Он отбросил одно предложение в сторону и взялся за другое, более перспективное. Цифры показались надежными, да и вложить требовалось не такие крупные средства, а значит…
Дверь открылась, и Тристан застонал:
– Последний раз, Рупеш…
– Это не Рупеш, – ответил ему низкий голос, и Тристан, оторвавшись от монитора, присмотрелся к чужаку. Это был высокий темнокожий мужчина в непримечательном твидовом костюме. Встав на пороге, он оглядел сводчатый потолок кабинета.
– Ну что ж, – произнес незнакомец, входя и позволяя доводчику закрыть дверь. – Высоко же, смотрю, ты поднялся.
Высоко, без сомнений. Новый понтовый кабинет с окнами на север, в которые видно слоистое лондонское небо, – трофей, пришедший с последним назначением. Однако всякий, кто знал, где этот подъем начинался, был для Тристана проблемой. И вот он, помрачнев, приготовился к падению.
– Если вы… – сцепив зубы, Тристан не дал вырваться наружу слову «друг», – … партнер моего отца…
– Не совсем так, – успокоил его мужчина. – Хотя все мы в некоторой степени знаем Эдриана Кейна, ведь так?
Мы. Усилием воли Тристан не дал себе скривиться.
– Если вы хотите поговорить с Кейном… – сказал он. Да, у него на столе все еще стояла табличка с этим именем, но местные сотрудники вряд ли уловили бы связь. Богатые не обращают внимания на дерьмо под ногами, главное – время от времени убирать его и не показывать. – …Я вам ничем не смогу помочь.
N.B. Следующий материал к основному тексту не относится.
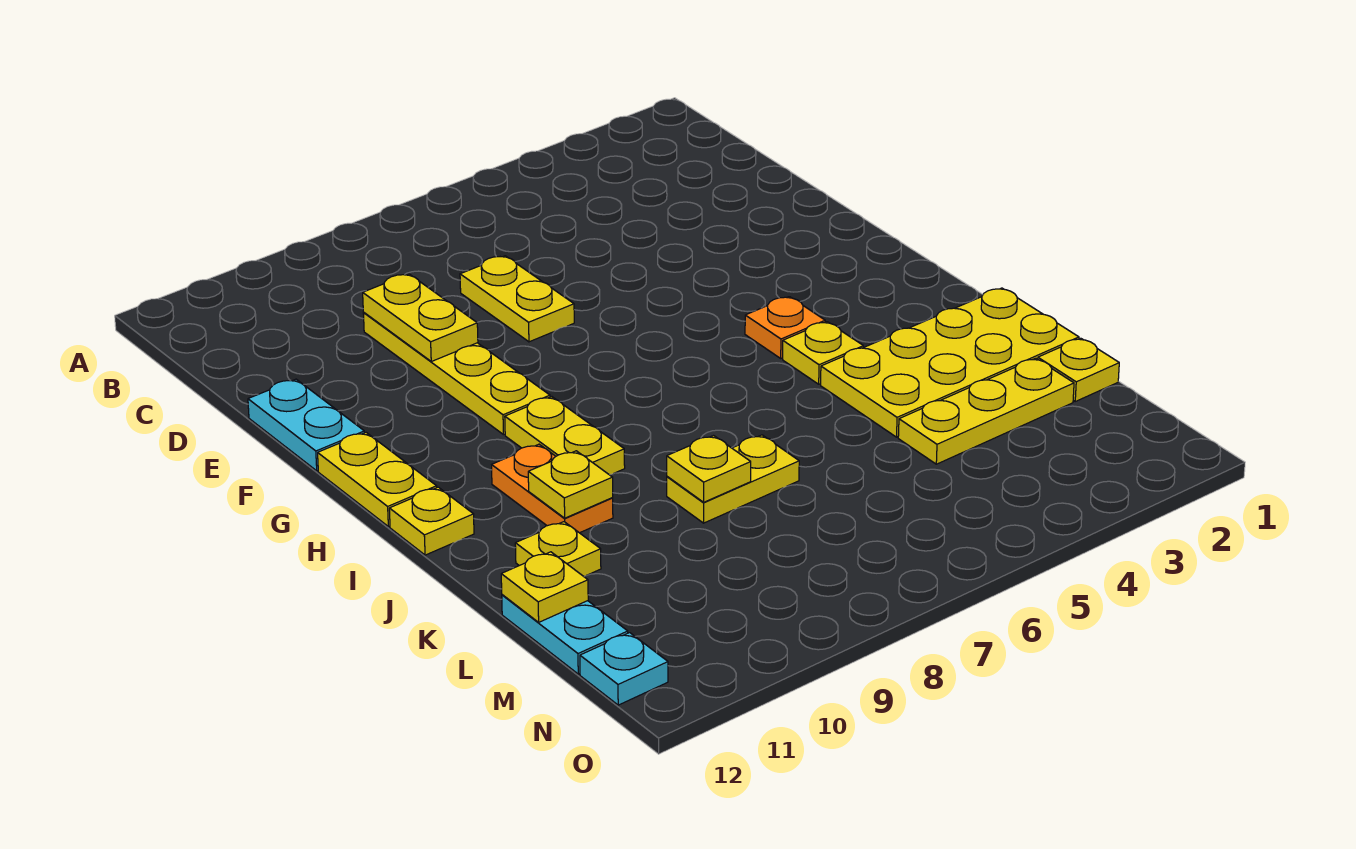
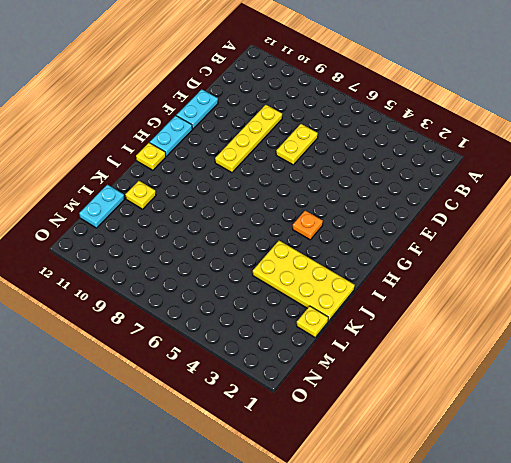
cyan plate G12:H12 level 1 -> yellow plate G12:H12 level 1
none -> yellow plate H9:I9 level 1
none -> yellow plate I4 level 1
none -> orange plate I10:J10 level 1

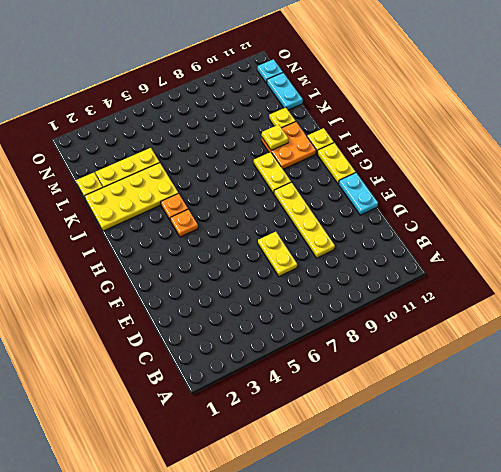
orange plate I4 level 1 -> yellow plate I4 level 1
orange plate I10:J11 level 1 -> orange plate I10:J10 level 1
none -> yellow plate K7:K8 level 1
none -> yellow plate D9:E9 level 2
none -> yellow plate K8 level 2

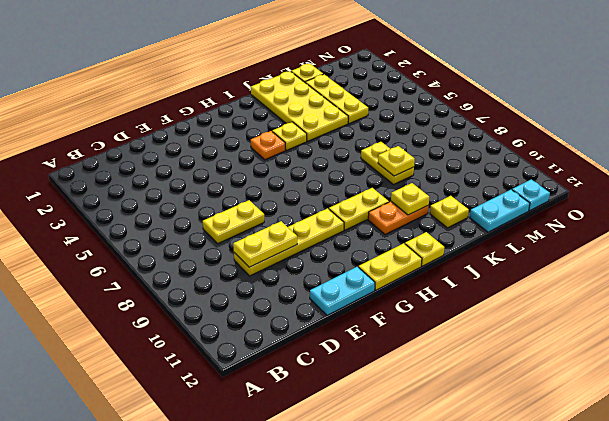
none -> yellow plate L12 level 2

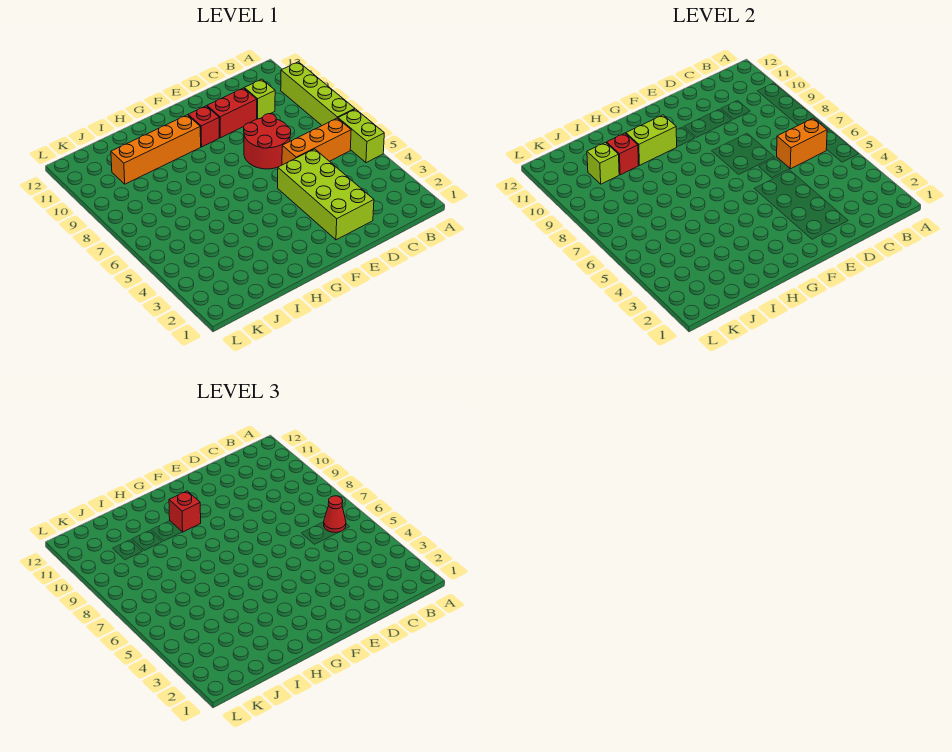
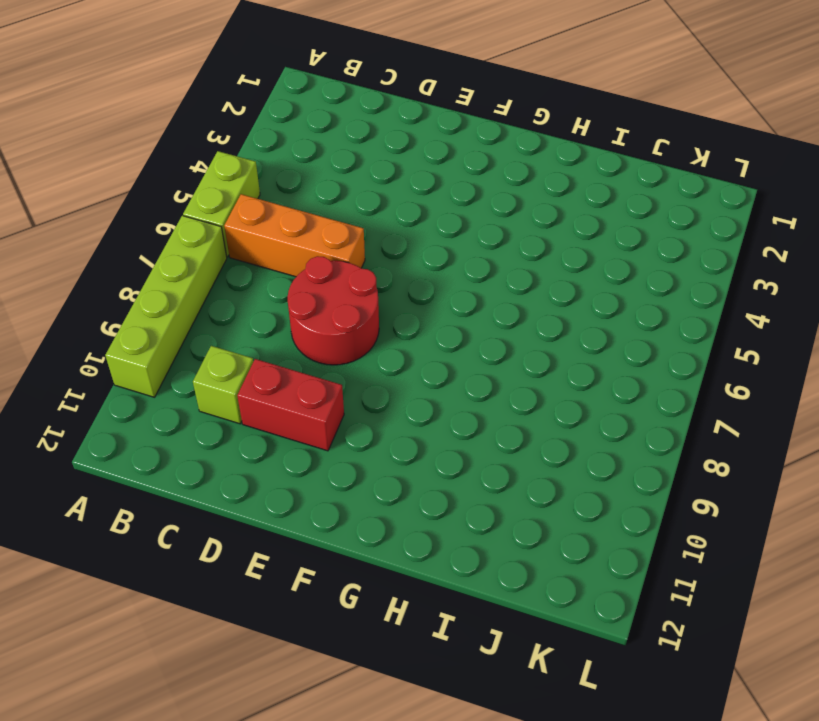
none -> lime brick D2:E5 level 1
none -> red brick F10 level 1
none -> orange brick G10:J10 level 1

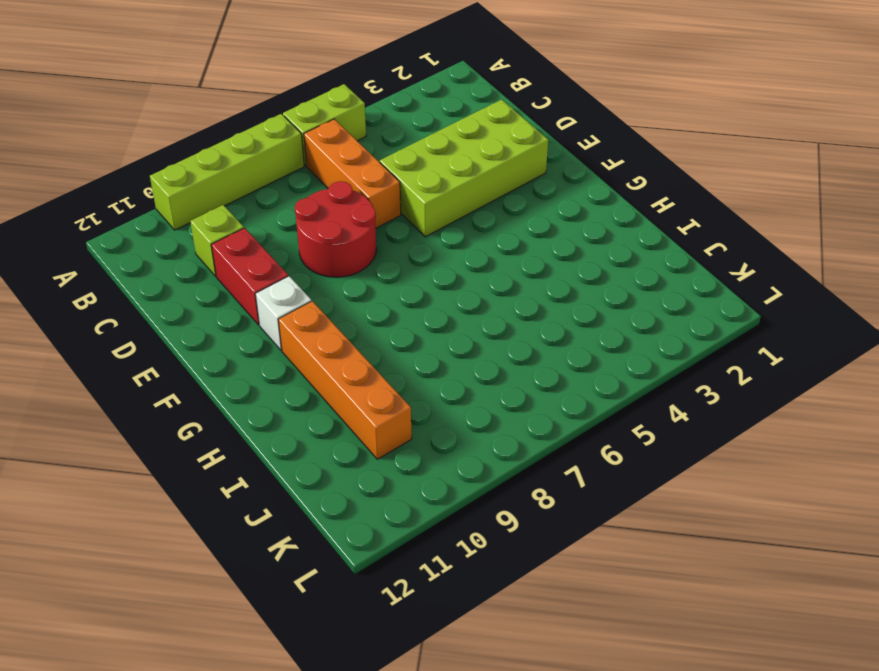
white brick F10 level 1 -> red brick F10 level 1
none -> orange brick B6:C6 level 2
none -> lime brick G10:H10 level 2
none -> red brick I10 level 2

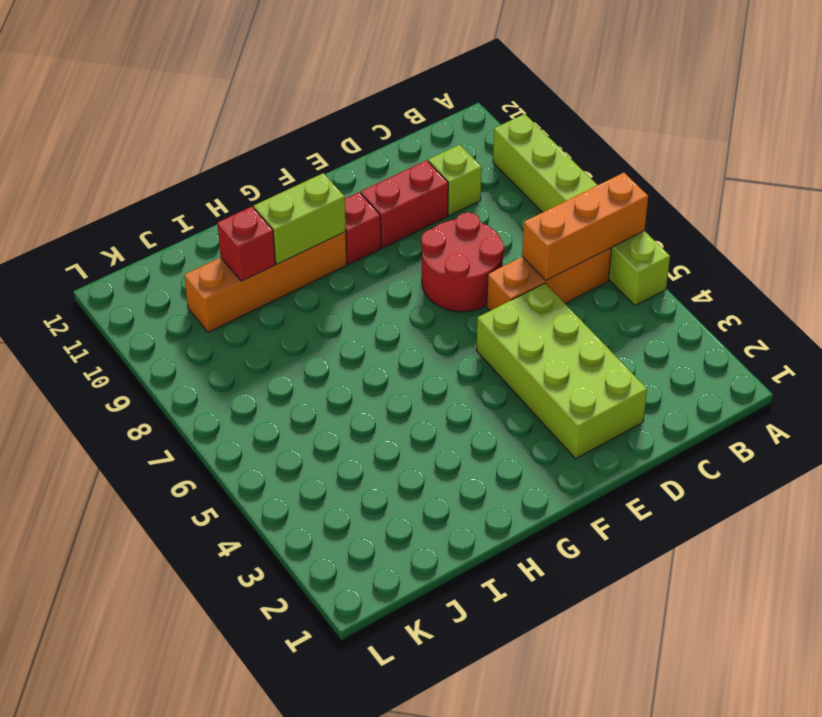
orange brick A6:C6 level 2 -> orange brick B6:C6 level 2
none -> lime brick J10 level 2
none -> red cone B6 level 3
none -> red brick G10 level 3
– А я ни о чем и не прошу, – ответил мужчина и вопросительно посмотрел на пустое кресло перед столом – присесть Тристан ему не предложил. – Хотя, – продолжил незнакомец, – мне очень интересно, как же ты встал на этот вот самый путь. Ведь ты, в конце концов, был наследником другой, пусть и иного рода империи, разве нет? – спросил он, но Тристан ничего не ответил. – Ума не приложу, как это единственный сын Кейна решил увести состояние Уэссекса.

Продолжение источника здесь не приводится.